Thursday, March 20, 2008

Bear Stearns as Wall Street's whipping boy

Jaime Diamon JP Morgan's CEO strode confidently through the hallowed but silent halls of Bear Stearns building on New York Madison Avenue. He came as conquerer, and the 5th largest investment bank lay at his feet as though he were Titus carrying off to Rome the booty of the looted second temple in Jerusalem and was on the point of exiling Bear's 14.000 employees into the exile of unemployment.
He bought Bear for a risible us$248m, by wiping out the stock options of its employees and burning its institutional investors and insiders. But that is another story since a fierce campaign is in formation to challenge the buyout which has left blood everywhere. Diamon is not alone he had the Fed as a willing accomplice and now lender of last resorts for Wall Street's fragile big banks who have hid debt owing to those creative instruments known as CDO, ABS, and the like. Which simply shows how bad the economic climate is under Herr Bush's minions, that is, the toilet attendent Bernanke and the court jester at the Treasury Henry Hank Paulson who gave up his empire at Goldman Sachs to tame America's market. Let's laugh out loud, juding by his klewless performance as Herr Bush's money man.

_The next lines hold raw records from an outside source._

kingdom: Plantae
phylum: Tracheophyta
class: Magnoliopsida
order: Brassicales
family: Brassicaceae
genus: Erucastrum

Bernanke could've saved Bear from a highway robbery and collapse but the collusion of Herr Bush and Wall Street was necessary to teach Bear a lesson and send a warning to investment bankers world over. You do not mess too much with our wealth and our standing.
Bear didn't get the Fed's us$2bn bailout but JP Morgan did, and JPM will lend it to Bear who will never repay it once it is absorbed into the mighty house of Morgan. Bear will firm up JP Morgan's weak asset management and investment arms for sure, and this sleight of hand will spare JPM from opening its books. Although JPM says it is homesafe from outstanding subprime debt and its fallout, rumour from inside JPM says the bank has a 9 figure exposure on that count...think of it...a multi hundred billions of debt!
So here we are again, the toiletroom attendent and the slick JP Morgan CEO whistling and laughing all the way to the bank with the rate or taxpayers monies which they won't ever repay.
Nonetheless the weakness of the US house of finance under Herr Bush's direction has humbled the mighty superpower and put enough grease under its wheels to slip rapidly on the road towards a second rate power. That is a lesson to learn from the Bear Stearns hijacking.